Benoît Laplante, professeur et directeur des programmes de démographie au centre Urbanisation Culture Société de l’Institut national de la recherche scientifique (INRS), mentionne quant à lui certaines hypothèses qui pourraient expliquer la hausse de la fécondité au Québec ces dernières années et qu’il serait intéressant de vérifier. « La première, c’est que la politique familiale québécoise a les effets souhaités, c’est à- dire permettre aux gens d’avoir les enfants qu’ils ont envie d’avoir », indique-t-il.

La deuxième hypothèse découle de celle que le professeur Richard A. Easterlin a exposée pour la première fois en 1980 dans Birth and Fortune: The Impact of Numbers on Personal Welfare. Selon cette théorie, trois facteurs exercent une influence sur le nombre d’enfants qu’aura un couple. Le premier est la taille de la cohorte à laquelle ces gens appartiennent, c’est-à-dire le nombre de personnes nées durant la même période qu’eux. Le deuxième a trait à l’état du marché du travail et à la facilité avec laquelle ils peuvent s’y intégrer. Le troisième concerne les aspirations qu’ils ont développées à partir de la situation observée lorsqu’ils étaient enfants, en particulier en termes de conditions de vie.

Or, Benoît Laplante fait justement remarquer que les jeunes qui ont fait leur entrée sur le marché du travail dans les dernières années appartenaient à des cohortes relativement peu nombreuses,que les conditions économiques étaient meilleures qu’elles ne l’avaient déjà été et qu’une pénurie de main-d’œuvre est appréhendée au Québec. Une piste qui mériterait d’être évaluée.

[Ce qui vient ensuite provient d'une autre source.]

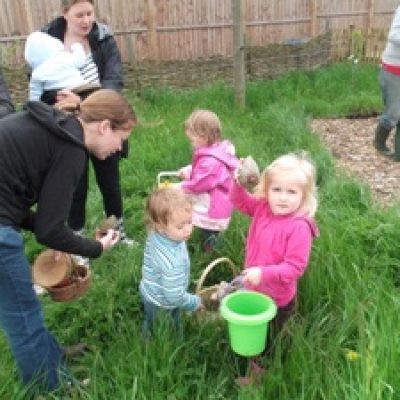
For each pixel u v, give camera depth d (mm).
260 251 2600
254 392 2285
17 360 2357
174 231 2506
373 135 6695
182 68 8242
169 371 2418
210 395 2326
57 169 2006
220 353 2639
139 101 7379
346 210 4047
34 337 2293
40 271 2477
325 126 7070
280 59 9016
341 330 2570
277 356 2453
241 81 7211
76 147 2012
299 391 2346
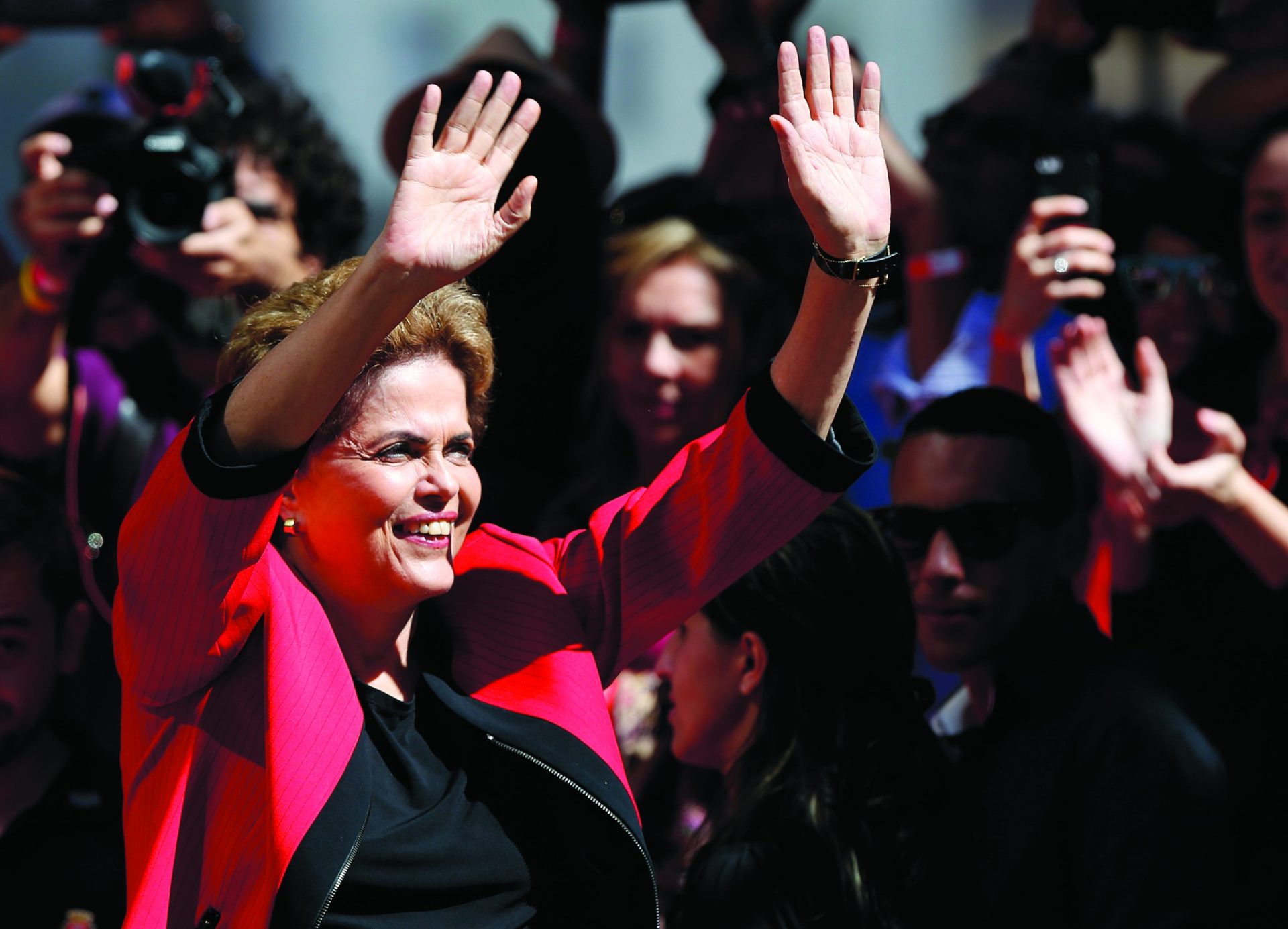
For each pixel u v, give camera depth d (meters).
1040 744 9.17
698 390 12.98
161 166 12.02
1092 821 8.88
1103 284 13.42
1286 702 10.88
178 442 6.38
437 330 6.84
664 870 10.35
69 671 11.18
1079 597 12.00
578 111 14.46
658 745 11.21
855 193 6.80
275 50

Immigrantes plus fécondes ?

La troisième hypothèse évoquée par M. Laplante pour comprendre l’augmentation des naissances au Québec pourrait en partie s’expliquer par la hausse du nombre de personnes nées à l’étranger et par la tendance de certaines immigrantes à avoir plus d’enfants que les femmes nées ici. Selon lui, une partie d’entre elles conserveraient des habitudes et des valeurs liées à la fécondité répandues dans leur pays d’origine. Ainsi seraient-elles plus enclines à mettre au monde un troisième ou un quatrième enfant. De fait, 18,6 % des enfants de rang 1 et 20 % des enfants de rang 2 ayant vu le jour au Québec en 2008 avaient une mère née à l’extérieur du Canada, alors que cette proportion grimpe à 23 % pour les troisièmes enfants et à 26,1 % pour les enfants de rang 4 ou plus.

Pour Chantal Girard, la proportion croissante d’immigrantes ne peut pas expliquer à elle seule la hausse de la fécondité, puisque l’indice de fécondité a augmenté dans presque toutes les régions du Québec au cours des dernières années. « Si c’était lié aux immigrantes, on aurait observé une augmentation concentrée à Montréal », fait remarquer la démographe de l’ISQ.

Par ailleurs, souligne-t-elle, comme la fécondité était peu élevée au début des années 2000, il y a vraisemblablement une portion de rattrapage. « Des femmes qui n’avaient pas eu leurs enfants vers la fin de la vingtaine les ont mis au monde dans la trentaine », explique-telle, ajoutant que des femmes plus jeunes ont, durant la même période, commencé à avoir des bébés.

Somme toute, et malgré toutes les suppositions, les conditions économiques favorables et les politiques gouvernementales généreuses semblent bel et bien jouer sur la décision d’avoir un enfant. Le Québec vivra-t-il un phénomène apparenté à celui des années 1940, 1950 et 1960 ? Rien n’est moins sûr. Et il faudra attendre encore au moins 15 ans avant de le confirmer.